*** Opening of DATA UNDER STUDY ***

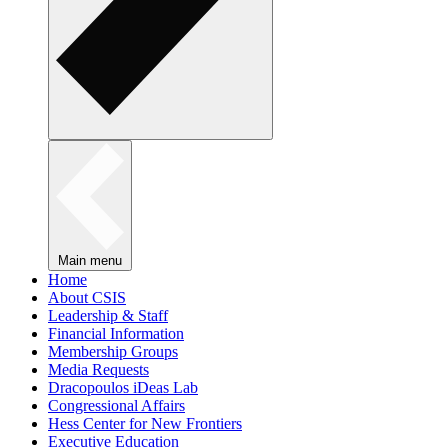
Main menu
Home
About CSIS
Leadership & Staff
Financial Information
Membership Groups
Media Requests
Dracopoulos iDeas Lab
Congressional Affairs
Hess Center for New Frontiers
Executive Education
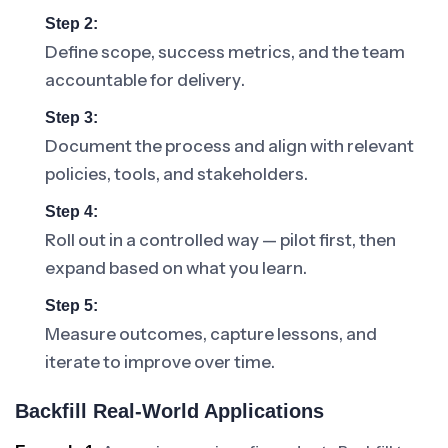
Step 2:
Define scope, success metrics, and the team
accountable for delivery.
Step 3:
Document the process and align with relevant
policies, tools, and stakeholders.
Step 4:
Roll out in a controlled way — pilot first, then
expand based on what you learn.
Step 5:
Measure outcomes, capture lessons, and
iterate to improve over time.
Backfill Real-World Applications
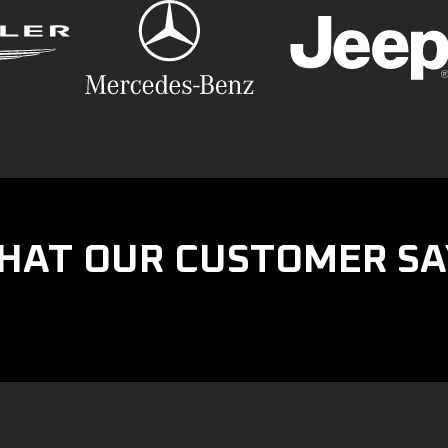
HAT OUR CUSTOMER SA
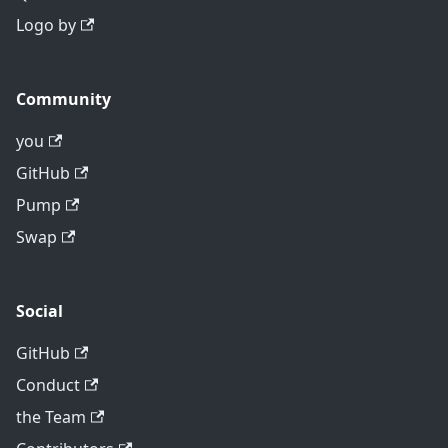
Logo by
Community
you
GitHub
Pump
Swap
Social
GitHub
Conduct
the Team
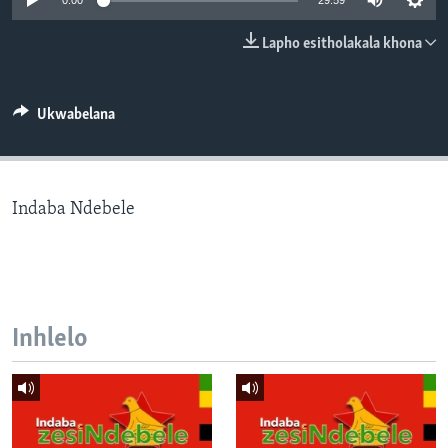
0:00
29:59
SILANDELE
Lapho esitholakala khona
Indimi
Ukwabelana
Indaba Ndebele
Inhlelo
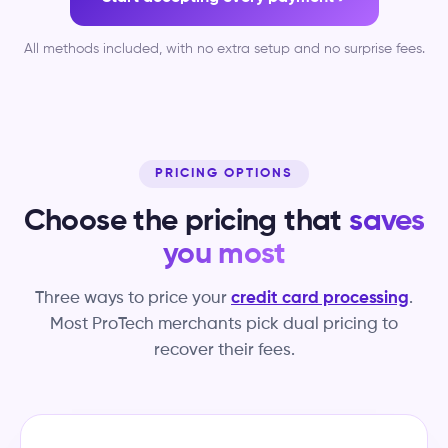
All methods included, with no extra setup and no surprise fees.
PRICING OPTIONS
Choose the pricing that
saves
you most
Three ways to price your
credit card processing
.
Most ProTech merchants pick dual pricing to
recover their fees.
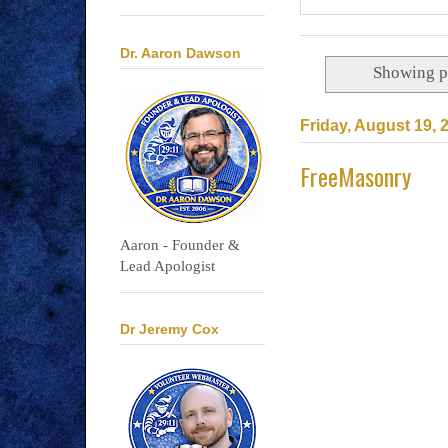
Dr. Aaron Dawson
Showing p
Friday, August 19, 
FreeMasonry
Aaron - Founder &
Lead Apologist
Dr Jeremy Cox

*** Close of DATA UNDER STUDY ***

# [WHAT YOU SHOULD DO]
Only the number should be given: the count of lines above that hold the word "with".

# [TASK SOLUTION]
2